Ok hears the deal. I worked for those cunts for years. An by god I worked hard for my meager pay each month. I took the corporate knob up my arse time after time after time. Withering sarcasm, bitchy remarks, being ignored and passed over. For a damn long time I had some corporate whore of a manager who went out of her fucking way to piss my (and everyone elses) arse off.

Ok get this for a stinger. (one example of many)
I had me a muther of an illness and dragged my dying ass in to do my shift. Now I wander in and as I am half dead and none too fast on my feet I had missed my normal bus and was late that day(and had been late the day before as well - whilst again feeling like death warmed up) I get some bitchy remark about whats the excuse this time, and thought fuck it lets complain.

I complained and guess what? Nothing, not an apology of her "infering" I was lying over being ill, nothing. All that happened was I was moved to another Dept. for a while to "help out". IE keep me outta the way for a while. Yeah I took this, and more as I wanted to get on. I wanted to progress and be the man. I should have kicked off and said fuck moving me, move the team leader that dont do her job, and complains about my call standards yet could not do the job herself. Should have but never.

But instead I got:
No feedback.
No training.
No audits.
No answers to querys.

When I did get to meet my manager then all I got was a load of negative shit on "development" and ways to improve. Ok arsehole how about some training, that may have helped. Or even some positive feedback and acknowledgement of all the hard work I put in on the section. Hell no way they would do that.

So finally when they have a management move about, sort of like changing deck chairs on The Titanic its too late. By this point I have had damn near two years of assorted shit, and have no morale, bugger all self esteem left and I hate the place.

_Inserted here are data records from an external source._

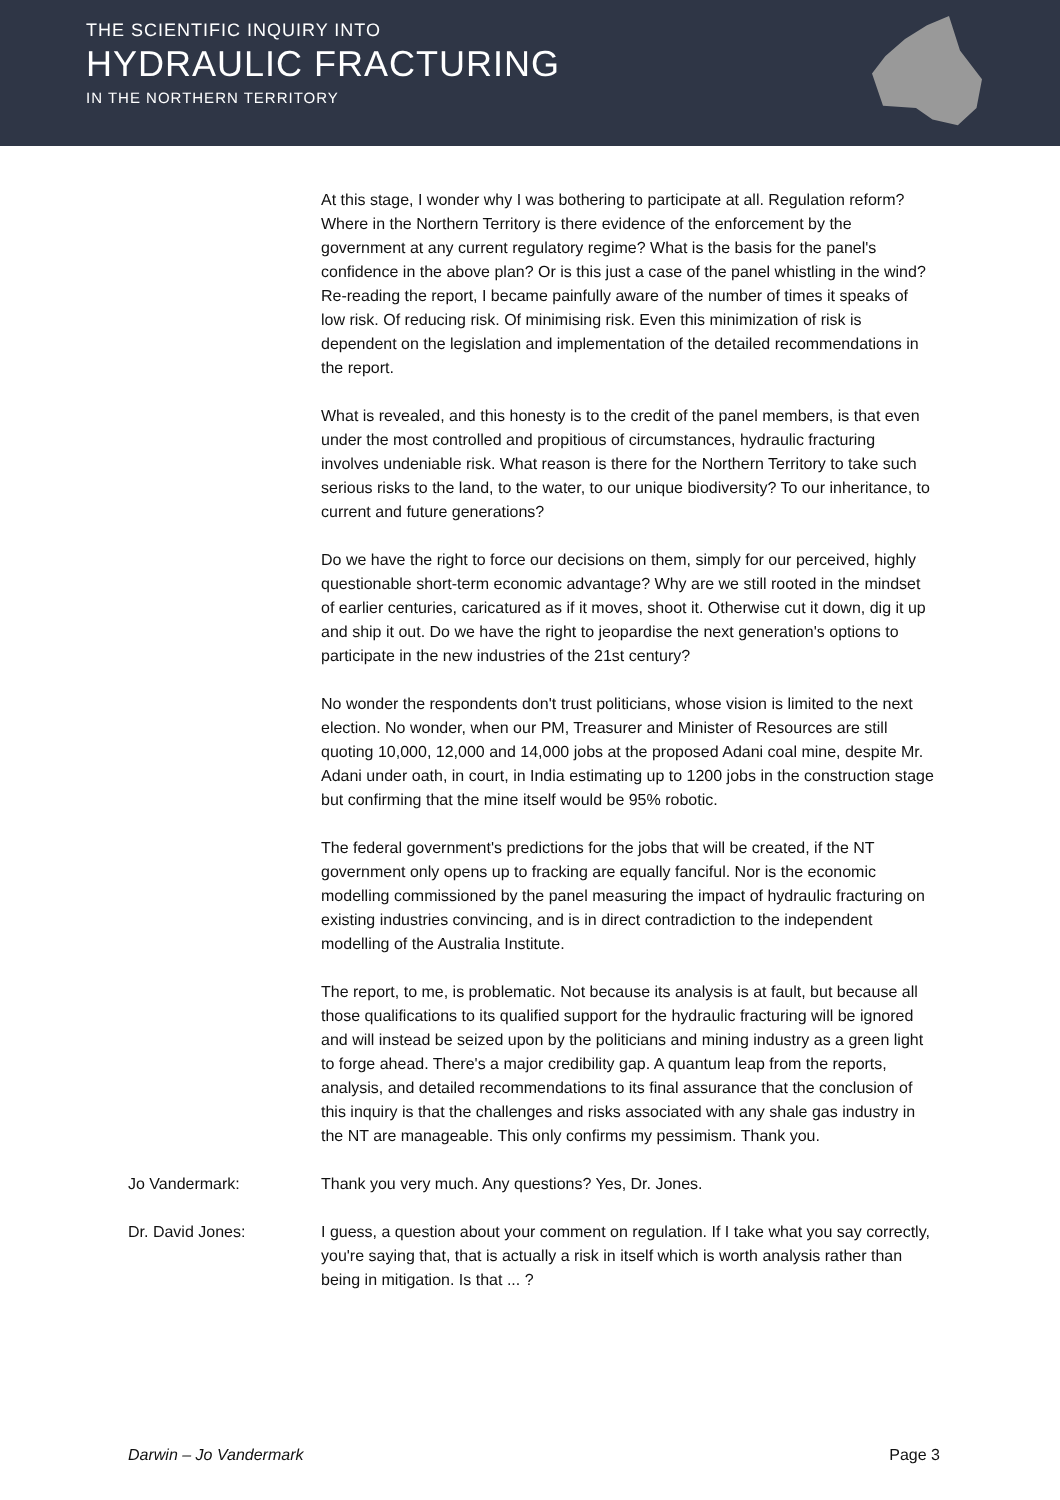THE SCIENTIFIC INQUIRY INTO
HYDRAULIC FRACTURING
IN THE NORTHERN TERRITORY
At this stage, I wonder why I was bothering to participate at all. Regulation reform? Where in the Northern Territory is there evidence of the enforcement by the government at any current regulatory regime? What is the basis for the panel's confidence in the above plan? Or is this just a case of the panel whistling in the wind? Re-reading the report, I became painfully aware of the number of times it speaks of low risk. Of reducing risk. Of minimising risk. Even this minimization of risk is dependent on the legislation and implementation of the detailed recommendations in the report.
What is revealed, and this honesty is to the credit of the panel members, is that even under the most controlled and propitious of circumstances, hydraulic fracturing involves undeniable risk. What reason is there for the Northern Territory to take such serious risks to the land, to the water, to our unique biodiversity? To our inheritance, to current and future generations?
Do we have the right to force our decisions on them, simply for our perceived, highly questionable short-term economic advantage? Why are we still rooted in the mindset of earlier centuries, caricatured as if it moves, shoot it. Otherwise cut it down, dig it up and ship it out. Do we have the right to jeopardise the next generation's options to participate in the new industries of the 21st century?
No wonder the respondents don't trust politicians, whose vision is limited to the next election. No wonder, when our PM, Treasurer and Minister of Resources are still quoting 10,000, 12,000 and 14,000 jobs at the proposed Adani coal mine, despite Mr. Adani under oath, in court, in India estimating up to 1200 jobs in the construction stage but confirming that the mine itself would be 95% robotic.
The federal government's predictions for the jobs that will be created, if the NT government only opens up to fracking are equally fanciful. Nor is the economic modelling commissioned by the panel measuring the impact of hydraulic fracturing on existing industries convincing, and is in direct contradiction to the independent modelling of the Australia Institute.
The report, to me, is problematic. Not because its analysis is at fault, but because all those qualifications to its qualified support for the hydraulic fracturing will be ignored and will instead be seized upon by the politicians and mining industry as a green light to forge ahead. There's a major credibility gap. A quantum leap from the reports, analysis, and detailed recommendations to its final assurance that the conclusion of this inquiry is that the challenges and risks associated with any shale gas industry in the NT are manageable. This only confirms my pessimism. Thank you.
Jo Vandermark: Thank you very much. Any questions? Yes, Dr. Jones.
Dr. David Jones: I guess, a question about your comment on regulation. If I take what you say correctly, you're saying that, that is actually a risk in itself which is worth analysis rather than being in mitigation. Is that ... ?
Darwin – Jo Vandermark Page 3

By this point I have to say it, I never gave a toss one way or the other. If I passed an audit it was a case of whatever, and the same if I fail. I had turned in the space of 2 or 3 years or so, from someone who was outgoing and looked forward to getting my ass into work, into an employee that clocked in and had no trust in the company, its managers or anything else in the place.

So I bitched on my last blog and used that as a stress valve you could say, and lo eventually the shit hits the fan and I figure fuck it.

I walked outta there and knew my ass was never going back, even starvation and giving hand jobs for crack would be a better option than working for them. Yeah I bottled it in closing my old blog down, but fuck it no one is perfect.

Least I rediscovered some pride and walked away, never giving them the chance to fire me and run my ass down in some corporate meeting. Thanks but I will pass on that one guys and girls.

Now I am in this position:
1/ Free. 2/ Employed. 3/ I sleep at night. 4/ My stress levels have gone to an all time low. 5/ Even my snoring has improved due to not being stressed by that place. 6/ I have another job. 7/ I get treated with some respect, something that never happen in Lloyds. 8/ Am better off, as I am now actually valuing myself I can look them in the eye and treat them with the contempt they deserve.